—Sans doute; mais c'est fini. Le roi a été clément, j'ai été spirituel; nous avons réussi à nous entendre.

—Contez-nous cela, dit Pontis, malgré tous les signaux d'Espérance.

—Je dois mon retour en grâce au bon conseil du révérend prieur des génovéfains, répliqua M. de Liancourt. C'est lui, par interprète, qui m'apprenant hier l'entrée du roi et la générosité de S. M. pour les Espagnols, m'insinua qu'il était temps de ne plus bouder le roi.

—Vous boudiez! s'écria quelqu'un.

—Monsieur s'était retiré dans ses caves; pardon, dans ses terres, s'écria
Pontis.

—Mais pourquoi boudait-il? demanda un curieux impertinent.

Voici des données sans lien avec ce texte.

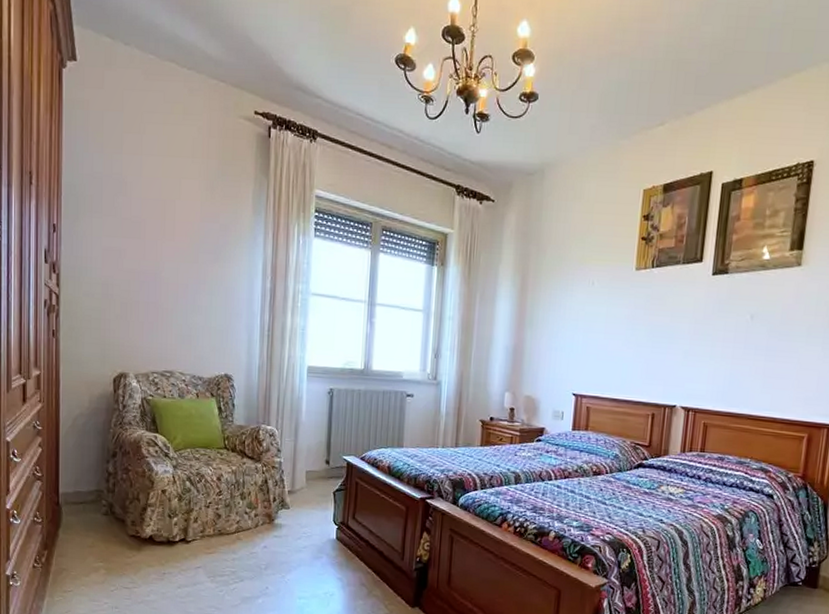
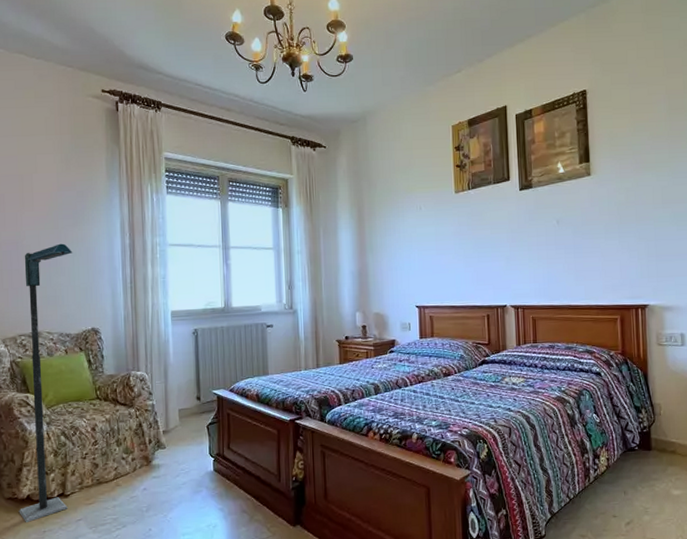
floor lamp: none [141,279,211,562] -> present [18,243,73,522]

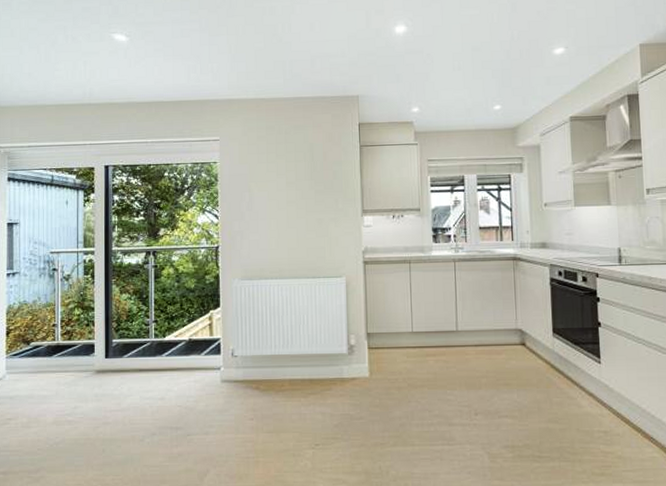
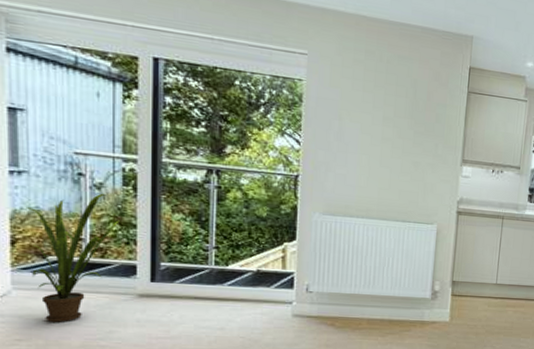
house plant: none [17,283,82,401] -> present [25,193,120,322]

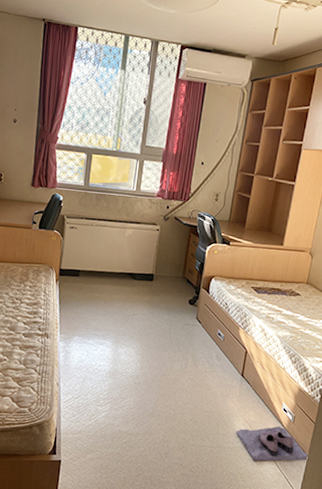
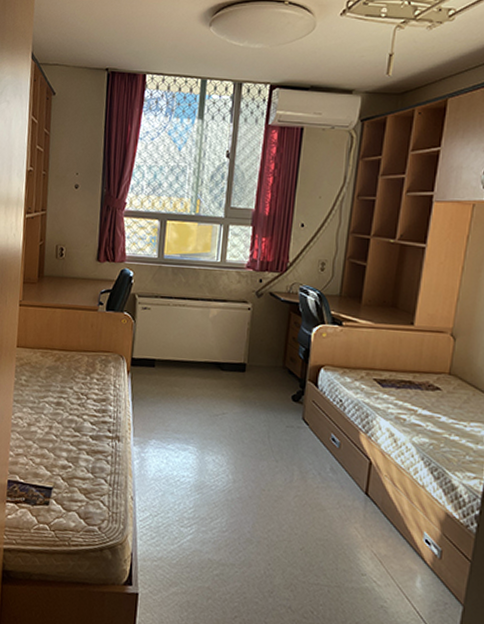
shoe: present [235,426,309,462] -> none [361,562,465,612]

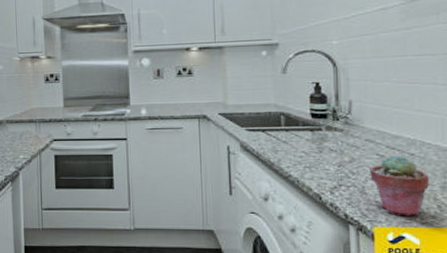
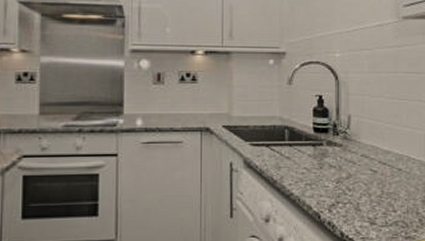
potted succulent: present [370,155,429,217] -> none [364,171,413,232]

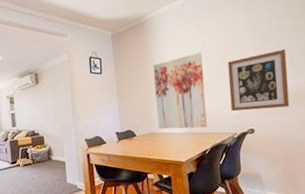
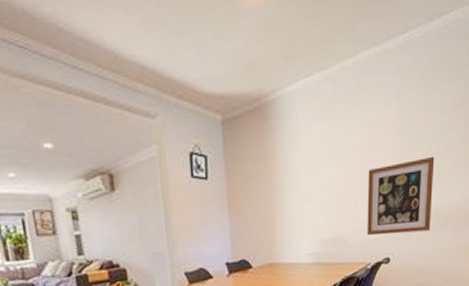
wall art: present [153,52,207,129] -> none [276,154,339,259]

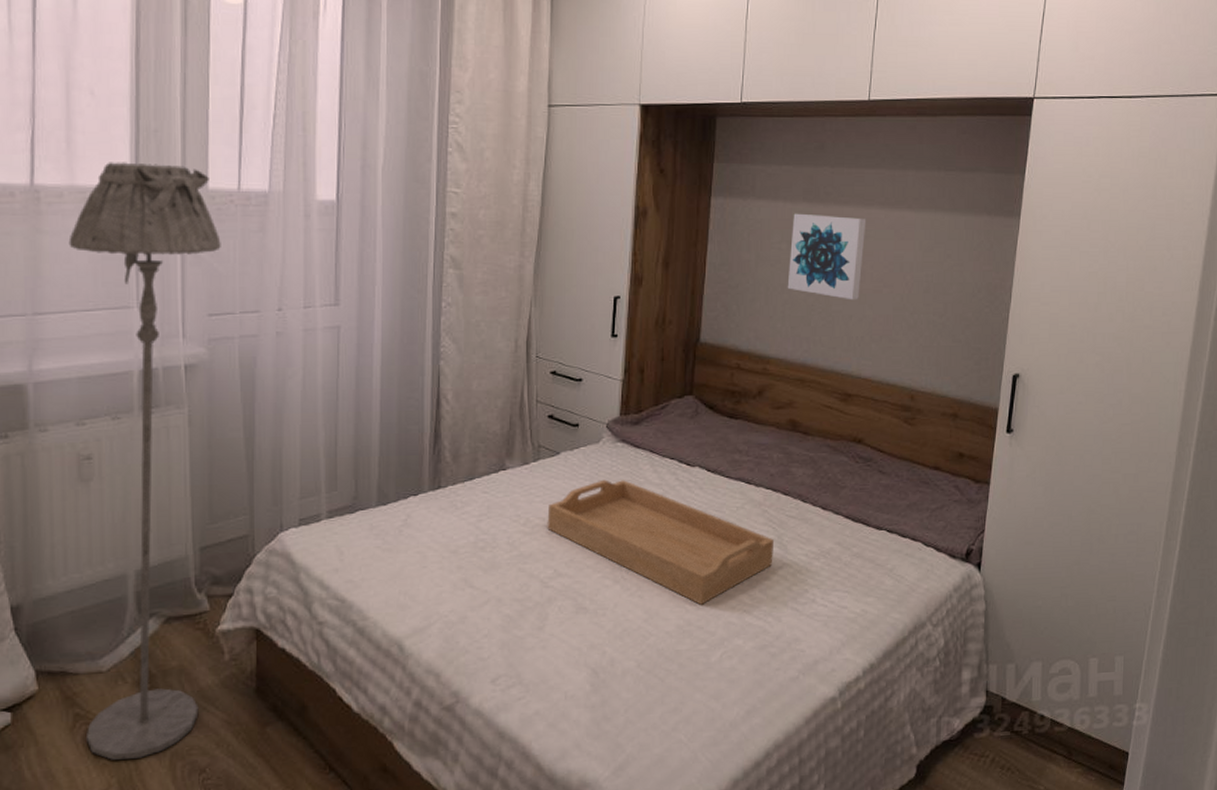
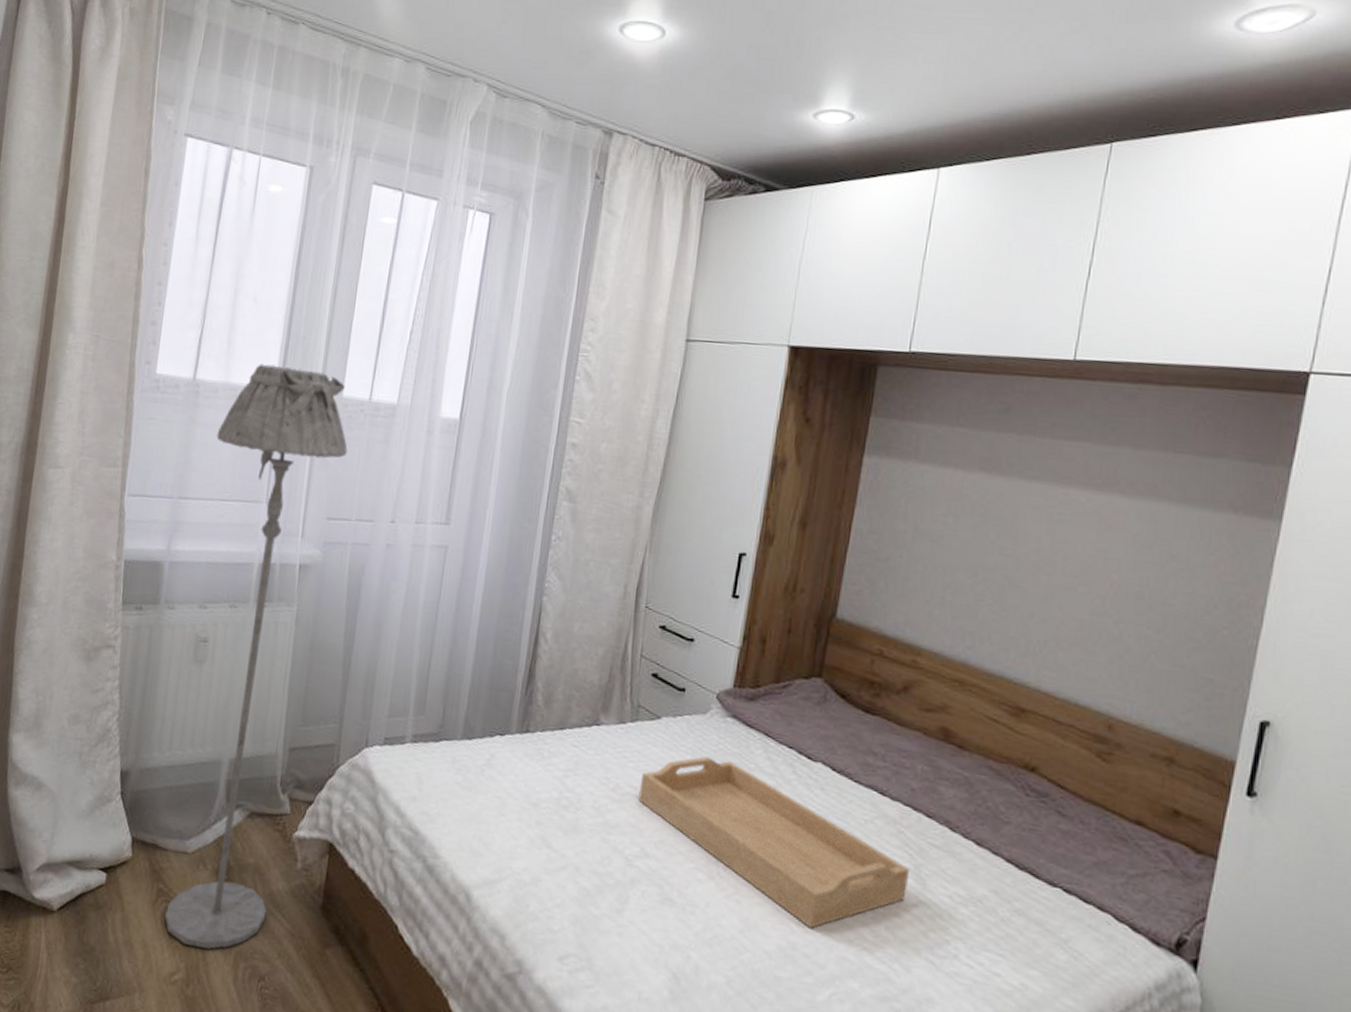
wall art: present [787,213,867,300] -> none [950,483,1061,596]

—Affaires de famille, dit Espérance, qui tremblait d'entendre profaner le nom de Gabrielle.

—Eh bien! continua le bossu, j'ai suivi le conseil du révérend, et hier soir, à peine délivré, je suis arrivé au Louvre pour saluer le roi. S. M. m'a reçu avec bonté, a souri, et au lieu de me laisser retourner à Bougival, m'a fait la faveur de me retenir à toute force au palais, parmi vous, où j'ai passé une nuit charmante, une nuit comme assurément le roi n'en a point passé une pareille.

Un malin sourire effleura les lèvres de la Varenne qui causait, dans une embrasure, avec le gros financier Zamet.

—Voilà le roi qui prend ce malheureux par la douceur, dit tout bas Pontis à Espérance; c'est bien plus dangereux.